___ Extracted text ___

2014 NFL Free Agents: Exploring the Running Back Market
One of the deeper positions in NFL free agency is running back. With the overall decreasing value of the position, there is less money spent on running backs, though because they cost less, players are getting second and third chances in new venues.
I've put together a list of 10 running backs who are free agents this offseason whom I think will be very interesting as free agency hits. The players on this list were chosen based on a number of factors, including age, skill level and future NFL prospects, as well as overall market value.
We know the overall value of running backs have taken a hit—so unfortunately for many of these players, they'll make less money than they would have just three or four years ago.
Let's take a look at how their 2013 went and what the 2014 offseason and regular season might hold for them.
10 games played
Rushing: 114 carries for 379 yards, 5 TDs, 3.3 YPC
Receiving: 26 targets, 17 catches for 108 yards
Running back Darren McFadden’s sixth season with the Oakland Raiders was spent pretty much the same way his preceding five were—with him injured and missing a chunk of the season.

___ Information shown ___

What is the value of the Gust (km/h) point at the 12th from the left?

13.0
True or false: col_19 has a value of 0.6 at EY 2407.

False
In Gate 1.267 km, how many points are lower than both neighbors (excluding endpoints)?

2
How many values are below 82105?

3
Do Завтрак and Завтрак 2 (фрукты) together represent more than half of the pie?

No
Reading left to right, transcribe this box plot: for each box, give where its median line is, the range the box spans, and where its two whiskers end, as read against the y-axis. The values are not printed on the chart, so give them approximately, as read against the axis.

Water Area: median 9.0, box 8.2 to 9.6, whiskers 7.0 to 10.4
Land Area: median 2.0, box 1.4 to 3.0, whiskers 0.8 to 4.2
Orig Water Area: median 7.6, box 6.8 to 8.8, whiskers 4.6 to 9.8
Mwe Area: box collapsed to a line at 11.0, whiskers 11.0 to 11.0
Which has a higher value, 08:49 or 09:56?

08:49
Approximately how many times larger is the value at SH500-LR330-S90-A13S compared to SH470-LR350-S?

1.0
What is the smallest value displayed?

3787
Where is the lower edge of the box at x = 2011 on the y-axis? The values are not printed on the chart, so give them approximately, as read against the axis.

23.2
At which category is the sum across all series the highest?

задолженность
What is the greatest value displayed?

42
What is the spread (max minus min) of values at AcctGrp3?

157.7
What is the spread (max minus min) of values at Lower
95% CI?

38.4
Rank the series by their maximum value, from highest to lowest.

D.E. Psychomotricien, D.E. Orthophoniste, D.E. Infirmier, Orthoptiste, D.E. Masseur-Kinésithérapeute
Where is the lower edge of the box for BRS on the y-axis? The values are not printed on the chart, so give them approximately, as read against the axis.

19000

___

— What is expected —
According to the article on the 2014 running back free agent market, what factors were used to choose the players on its list?

— Answer box —
Age, skill level, future NFL prospects and overall market value.